"I wish to propose to Holmes, the miniature painter, to come out to me this spring. I will pay his expenses, and any sum in reason. I wish him to take my daughter's picture (who is in a convent) and the Countess G.'s, and the head of a peasant girl, which latter would make a study for Raphael. It is a complete peasant face, but an Italian peasant's, and quite in the Raphael Fornarina style. Her figure is tall, but rather large, and not at all comparable to her face, which is really superb. She is not seventeen, and I am anxious to have her face while it lasts. Madame G. is also very handsome, but it is quite in a different style—completely blonde and fair—very uncommon in Italy; yet not an English fairness, but more like a Swede or a Norwegian. Her figure, too, particularly the bust, is uncommonly good. It must be Holmes; I like him because he takes such inveterate likenesses. There is a war here; but a solitary traveller, with little baggage, and nothing to do with politics, has nothing to fear. Pack him up in the Diligence. Don't forget."


LETTER 417. TO MR. HOPPNER.

"Ravenna, April 3. 1821;

"Thanks for the translation. I have sent you some books, which I do not know whether you have read or no—you need not return them, in any case. I enclose you also a letter from Pisa.
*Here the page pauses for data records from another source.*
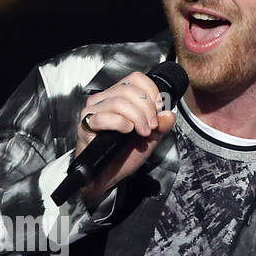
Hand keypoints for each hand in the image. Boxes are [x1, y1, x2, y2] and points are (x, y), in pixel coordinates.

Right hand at [76, 71, 175, 207]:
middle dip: (147, 109)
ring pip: (119, 102)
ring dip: (137, 118)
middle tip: (152, 127)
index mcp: (119, 96)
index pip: (136, 78)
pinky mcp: (86, 125)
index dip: (151, 91)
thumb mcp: (150, 138)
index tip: (158, 110)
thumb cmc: (124, 155)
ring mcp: (93, 111)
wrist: (108, 177)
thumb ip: (161, 125)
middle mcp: (104, 99)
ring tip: (142, 132)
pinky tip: (127, 131)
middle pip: (129, 90)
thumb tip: (169, 114)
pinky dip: (120, 123)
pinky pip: (104, 117)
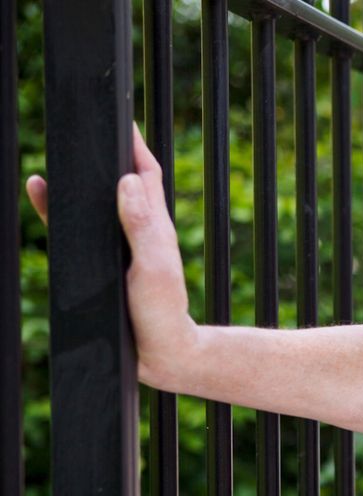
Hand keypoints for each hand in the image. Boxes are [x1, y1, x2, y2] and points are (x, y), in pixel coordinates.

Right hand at [25, 122, 197, 388]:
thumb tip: (127, 180)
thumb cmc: (162, 311)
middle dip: (104, 152)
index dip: (134, 144)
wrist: (159, 353)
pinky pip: (75, 227)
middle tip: (84, 124)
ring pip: (95, 199)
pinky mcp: (100, 260)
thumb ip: (142, 226)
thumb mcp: (154, 267)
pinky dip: (57, 207)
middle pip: (119, 178)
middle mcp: (136, 227)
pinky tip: (39, 190)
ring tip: (58, 150)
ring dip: (79, 176)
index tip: (119, 115)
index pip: (145, 172)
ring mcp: (118, 243)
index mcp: (154, 223)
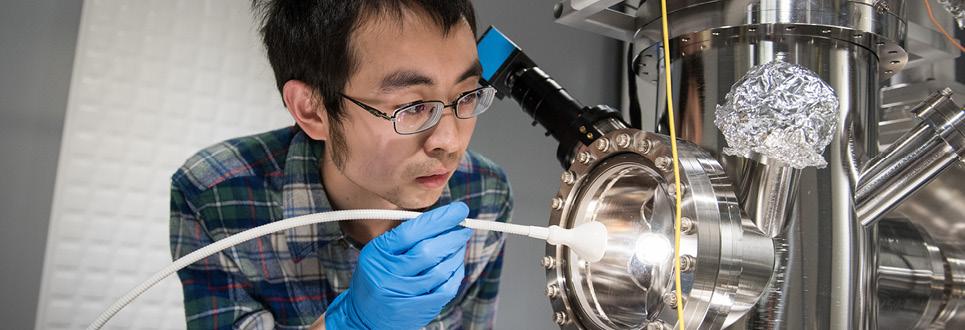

I have neither spared trouble nor expense in the care of the child; and as she was now four years old complete, and quite above the control of the servants—and as a man living without any woman at the head of his house cannot much attend to a nursery—I had no resource but to place her for a time (at a high pension too) in the convent of Bagna-Cavalli (twelve miles off), where the air is good, and where she will, at least, have her learning advanced, and her morals and religion inculcated.[34] I had also another reason;—things were and are in such a state here, that I had no reason to look upon my own personal safety as particularly insurable; and I thought the infant best out of harm's way, for the present.

"It is also fit that I should add that I by no means intended, nor intend, to give a natural child an English education, because with the disadvantages of her birth, her after settlement would be doubly difficult. Abroad, with a fair foreign education and a portion of five or six thousand pounds, she might and may marry very respectably. In England such a dowry would be a pittance, while elsewhere it is a fortune. It is, besides, my wish that she should be a Roman Catholic, which I look upon as the best religion, as it is assuredly the oldest of the various branches of Christianity. I have now explained my notions as to the place where she now is—it is the best I could find for the present; but I have no prejudices in its favour.

"I do not speak of politics, because it seems a hopeless subject, as long as those scoundrels are to be permitted to bully states out of their independence. Believe me,

"Yours ever and truly.

"P.S. There is a report here of a change in France; but with what truth is not yet known.

"P.S. My respects to Mrs. H. I have the 'best opinion' of her countrywomen; and at my time of life, (three and thirty, 22d January, 1821,) that is to say, after the life I have led, a good opinion is the only rational one which a man should entertain of the whole sex—up to thirty, the worst possible opinion a man can have of them in general, the better for himself. Afterwards, it is a matter of no importance to them, nor to him either, what opinion he entertains—his day is over, or, at least, should be.